The produced anti-PSA mAbs reacted differently with PSA-PCI complex. One view for interpreting these results may be the difference in PCI amounts in different samples. Especially, it is worth to note that our seminal fluid samples were obtained from an infertility clinic, and based on Kise et al's report, PCI levels could be extremely low in azoospermia (24). Thus, different concentrations of PCI in different samples could originate from the sources of samples. In addition, it could result from different reactivities of our mAbs with free PSA or PSA-PCI complexes that may lead to different densities of the observed bands. It is important to note that seminal fluid is mainly composed of free PSA (4). Therefore, the band densities of free PSA (∼30 kDa) were stronger than the bands related to PSA-PCI (90 kDa). Again the differences in reactivit-ies of our mAbs with free PSA and PSA-PCI could originate from their affinities to or specificities of free PSA or PSA-PCI.
In addition to ELISA and western blot experiments that revealed functionality of our produced anti-PSA mAbs, the reactivities of the mAbs were also studied in IHC. In this regard, our findings demonstrated that all mAbs (except 2F9-F4) could detect the PSA in BPH and PCa tissues in IHC. Notably, IHC is a multi-step process with fixation and antigen retrieval which can cause molecular modifications leading to loss of mAb reactive epitopes (25). Hence, it is possible that the 2F9-F4 reactive epitope is subjected to such alterations. Furthermore, none of the mAbs showed any reactivity with the PSA negative brain cancer tissue implying their specificities for PSA.

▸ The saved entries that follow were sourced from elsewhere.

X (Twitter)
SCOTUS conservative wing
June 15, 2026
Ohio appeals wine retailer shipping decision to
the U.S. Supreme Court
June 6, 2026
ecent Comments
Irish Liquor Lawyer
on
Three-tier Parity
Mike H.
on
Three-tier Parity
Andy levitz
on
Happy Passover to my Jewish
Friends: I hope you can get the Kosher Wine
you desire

In line with the present study, Baumgart et al produced anti-PSA mAbs by immunizing mice with PSA antigen and Freund's adjuvant to enhance the immune response (26). However, genetic immunization has not been so efficient as its protein counterpart (8).
Wu et al found multiple isoforms of PSA molecule which were able to form complexes with protease inhibitors (22). Black et al produced a panel of anti-PSA mAbs which recognized both free PSA and PSA-ACT and 1 mAb detected only free PSA (20).
IHC analysis of PSA expression in tumor tissues has been extensively used in the identification of the prostatic malignancies. In this regard, Lamp et al. assessed mAbs reactivities with PCa tissue samples by IHC (27). Liu et al also showed immunohistochemical reactivity of IgG mAbs with PCa tissues (28). PSA is considered as a reliable target for antibody-based approaches based on the correlation of PSA with tumor volume and tissue specificity and its suitable epitope distribution (20).